### MATERIAL FOR THIS TASK
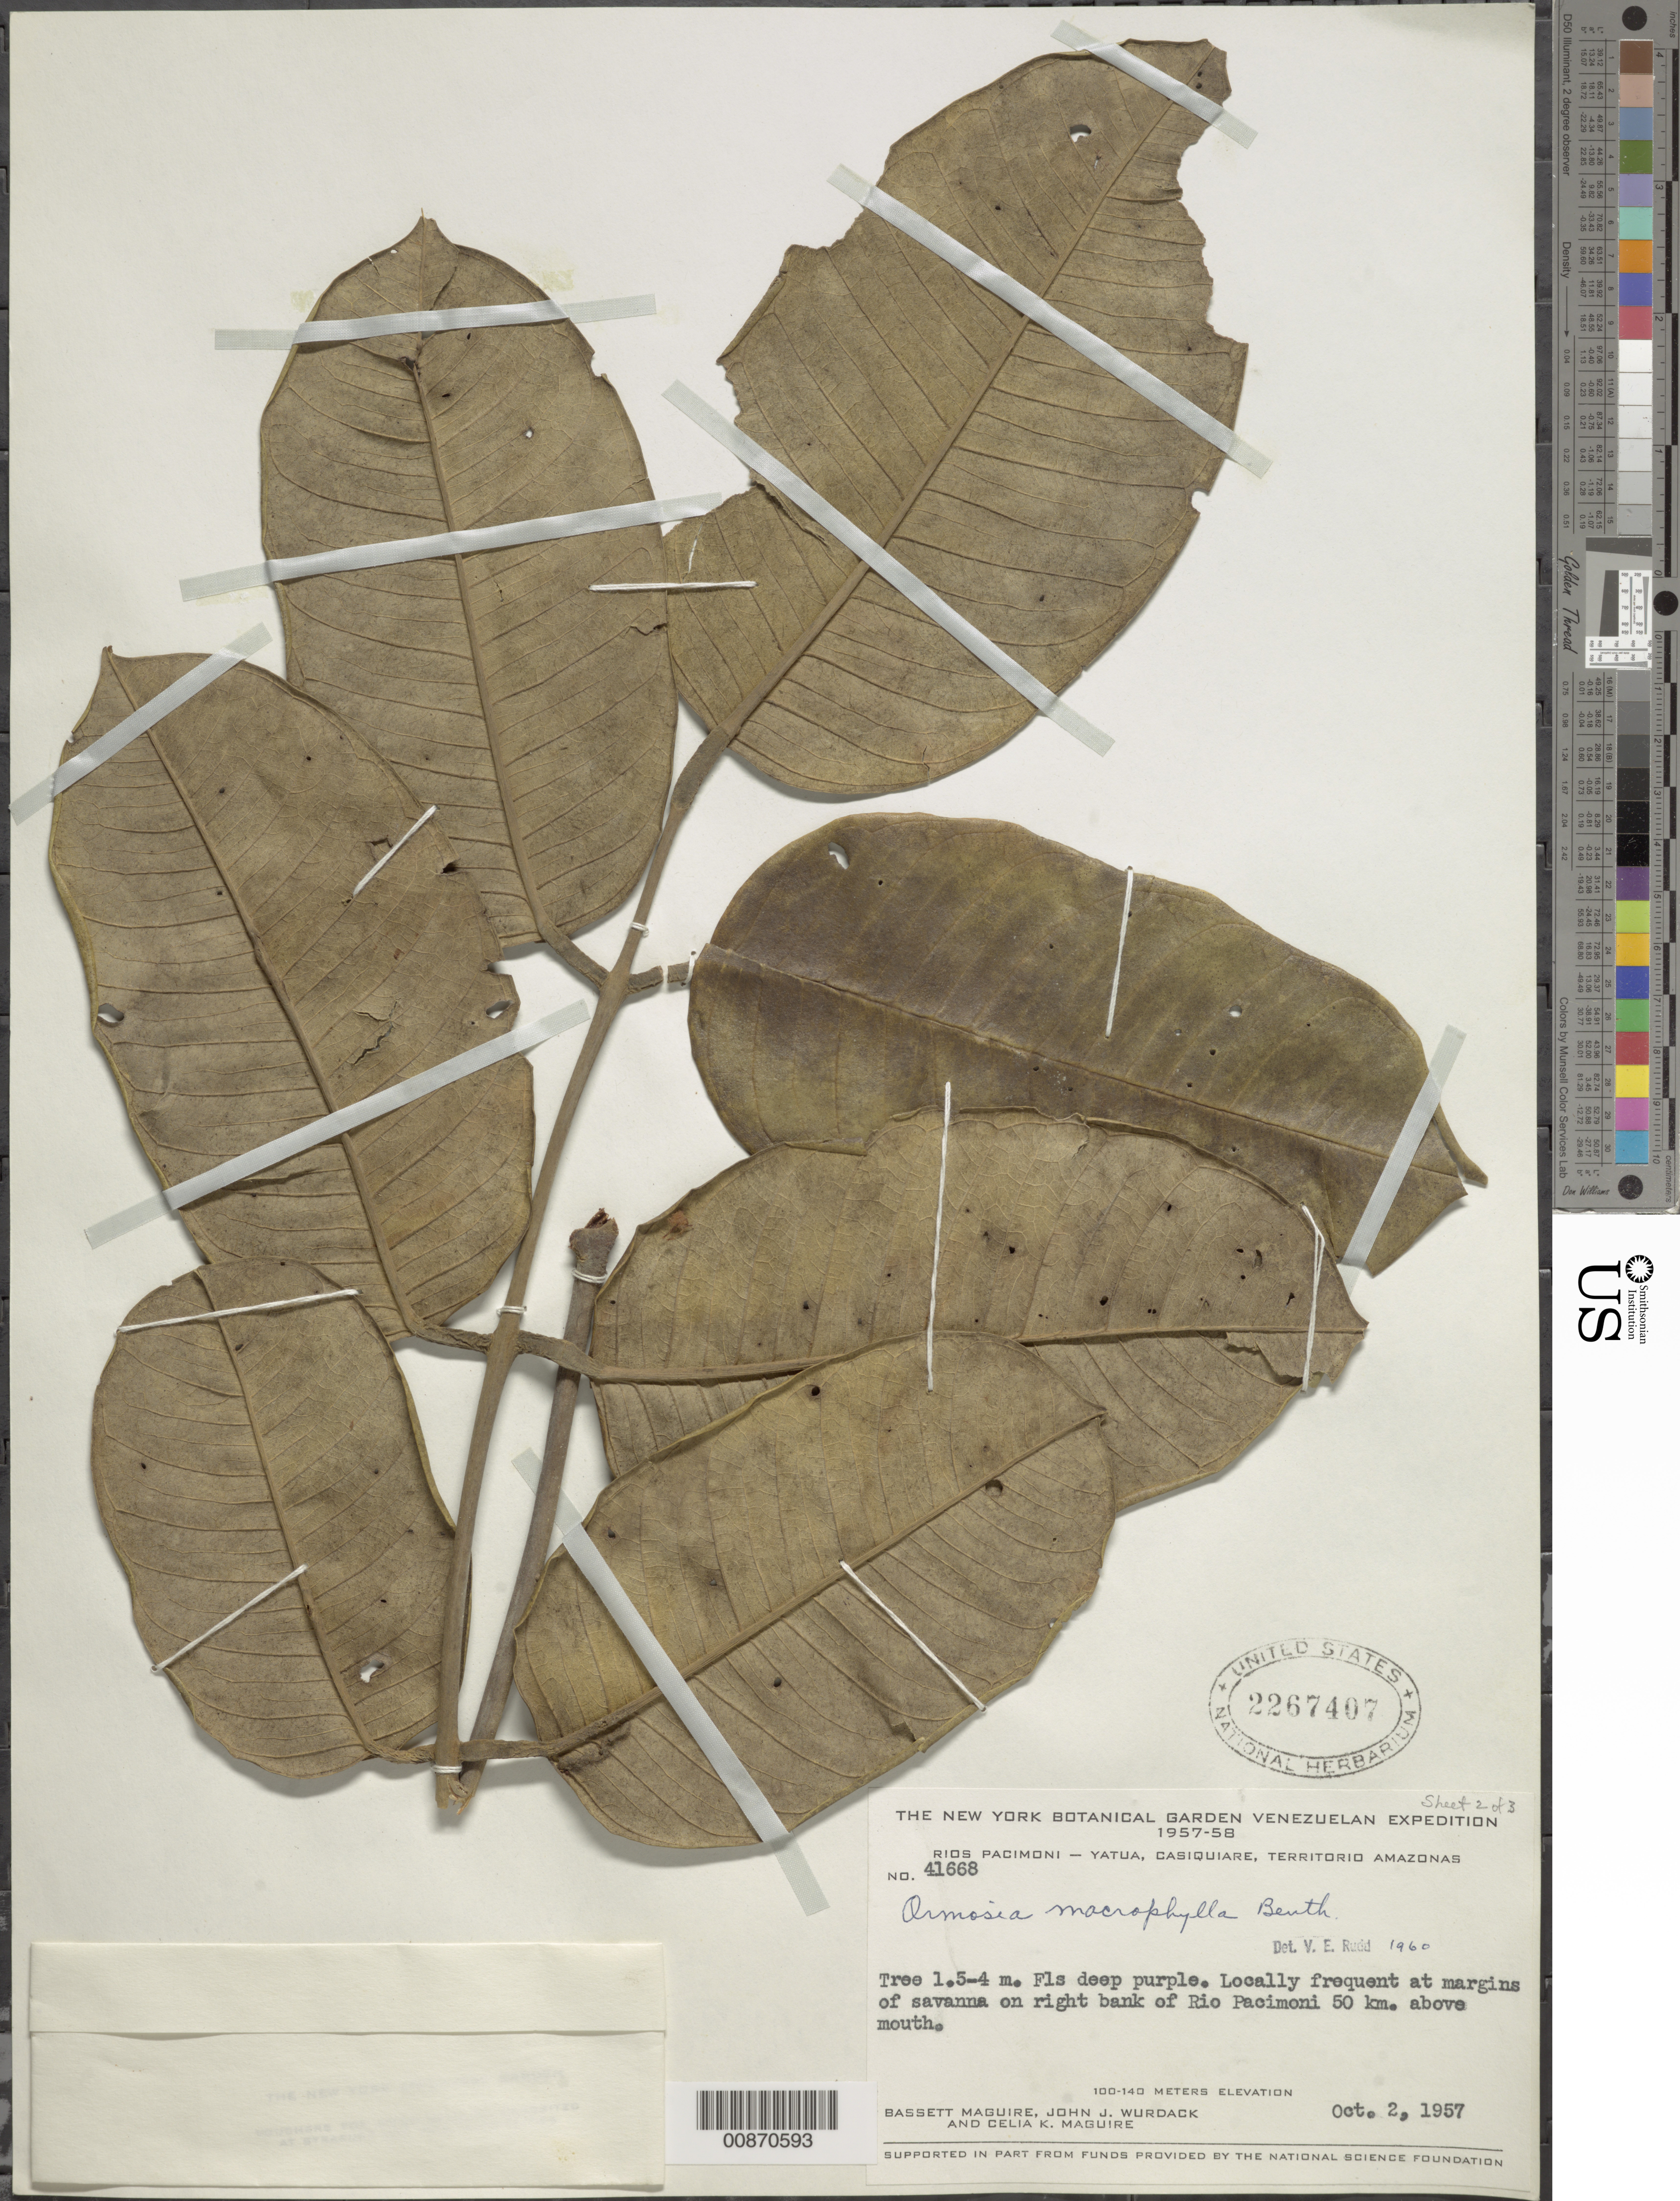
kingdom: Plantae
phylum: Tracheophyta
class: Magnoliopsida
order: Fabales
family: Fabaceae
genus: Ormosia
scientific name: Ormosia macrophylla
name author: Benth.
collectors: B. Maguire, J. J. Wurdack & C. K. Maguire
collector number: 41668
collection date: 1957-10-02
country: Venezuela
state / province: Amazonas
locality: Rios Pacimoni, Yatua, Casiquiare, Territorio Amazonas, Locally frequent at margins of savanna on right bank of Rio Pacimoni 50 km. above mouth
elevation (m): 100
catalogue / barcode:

### PROBLEM DETAILS
Copy each line of the data above character for character, omitting the pictures.

### TASK SOLUTION
kingdom: Plantae
phylum: Tracheophyta
class: Magnoliopsida
order: Fabales
family: Fabaceae
genus: Ormosia
scientific name: Ormosia macrophylla
name author: Benth.
collectors: B. Maguire, J. J. Wurdack & C. K. Maguire
collector number: 41668
collection date: 1957-10-02
country: Venezuela
state / province: Amazonas
locality: Rios Pacimoni, Yatua, Casiquiare, Territorio Amazonas, Locally frequent at margins of savanna on right bank of Rio Pacimoni 50 km. above mouth
elevation (m): 100
catalogue / barcode:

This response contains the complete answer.